Jan Willem van Borselen (20 September 1825, Gouda - 24 September 1892, The Hague) was a Dutch landscape painter, often associated with the Hague School.

== Biography ==
His father, Pieter van Borselen, was the Director of the Walloon Orphanage, but was also known as a landscape painter and lithographer and gave Jan his first lessons. At the age of thirteen, he presented his first landscape at one of his father's exhibitions in Groningen and would continue to exhibit frequently throughout his life.

In 1855, he moved to The Hague, seeking a more affluent clientele, and joined the Pulchri Studio. During his time at the studio, he held several positions, such as Librarian, Secretary and Treasurer. While there, he took up an apprenticeship with Andreas Schelfhout, which would eventually lead to contacts with the Royal Family. He was often invited to stay at Het Loo and paint in the surrounding forests.
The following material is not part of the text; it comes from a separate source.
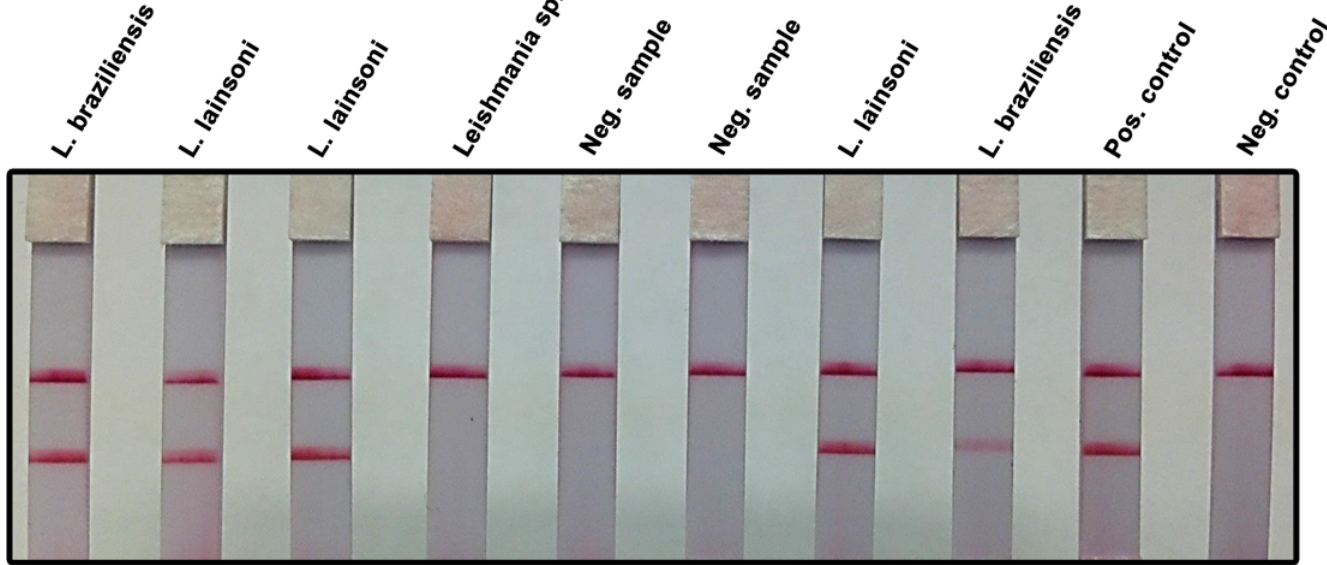
Fig 3. RPA-LF amplification of clinical samples using a simplified DNA extraction method. Samples from patients suspected of having cutaneous leishmaniasis were obtained by pressing Whatman FTA filter paper (two 6 mm diameter discs) over the dermal lesions. Two, 3 mm diameter papers were cut from the original samples using a punch, washed thrice with FTA washing reagent and twice with TE buffer pH 8. A 2.5 μ L aliquot was amplified by RPA and subsequently read using a lateral flow strip. Patients infected with Leishmania Viannia spp. ( L . lainsoni , L . braziliensis ) were readily detected. The test did not amplify a strain originally labeled as Leishmania sp. in NAMRU-6, Peru. Presumably, it did not belong to the Viannia subgenus as confirmed by real-time PCR at UTMB. There was agreement between NAMRU-6 and UTMB labs with regard to the negative clinical samples. L . lainsoni was used as positive control; the negative control was run without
From 1857, his primary subjects would be what he referred to as "Wicker, wolken en fladderende riet" (Meadows, clouds and fluttering reeds). Together with his friends, he painted near Gouda and Schoonhoven, making small paintings of 12x18 centimeters (roughly 4x7 inches) that would be converted to larger works at his studio.

In the 1870s, he became an advocate of watercolors and, in 1872, joined the "Société royale belge des aquarellistes"; participating in their exhibitions and winning medals at the Weltausstellung 1873 in Vienna and the Centennial Exhibition in Philadelphia.

Because of his work with the Royal Family, King William III made him a Ridder in the Order of the Oak Crown in 1869 and he was promoted to Officer in 1881. One of his best-known students was Théophile de Bock.